The null reference glide path system, which forms one element of the standard Instrument Landing System (I.L.S.), relies on ground reflection to obtain the appropriate antenna radiation patterns. As the ideal system requires an infinite plane reflector, significant irregularities in the glide path are observed for actual sites with non-flat ground. At present, objectionable irregularities cannot be predicted in detail for an arbitrarily specified site.
A satisfactory solution to this problem would require:
(i) an accurate method of measuring the glide path at any given installation;
(ii) an economical approach to the modification of existing sites to meet the glide path specifications for any desired performance category;
(iii) a systematic method of synthesis of a suitable ground surface, or the adoption of alternative systems which are independent of ground effects.
The terrain problem can be investigated in accordance with (i), (ii) and (iii) above by means of geometrical modelling. A microwave model has been developed, for which the primary requirements were:
(i) a measuring facility to permit the calculation of Difference in Depth of Modulation (D.D.M,) to an accuracy of approximately 3% (i.e. 0.01◦ in elevation angle);
(ii) a contoured surface-modelling technique to maintain an accuracy of 3 in. (full size) in ground height.
These tolerances were adopted to provide resolution of path bends and changes in sensitivity consistent with the performance specifications for International Civil Aviation Organization (I.C.A.O.) Category III installations.

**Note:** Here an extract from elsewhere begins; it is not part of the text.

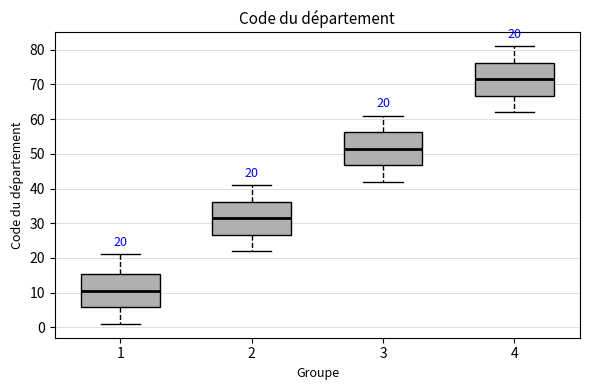

Which box has the highest median line?

4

The utility of the model approach was tested by modelling the Avalon (Victoria) aerodrome site. Several significant differences between the flight test and model results were obtained, although the measured quality of the glide path in each case was similar. The model results established the significance of a ground region between 3700 ft. and 4200 ft. from the transmitting antennas. Several possible methods of improving the Avalon site are considered.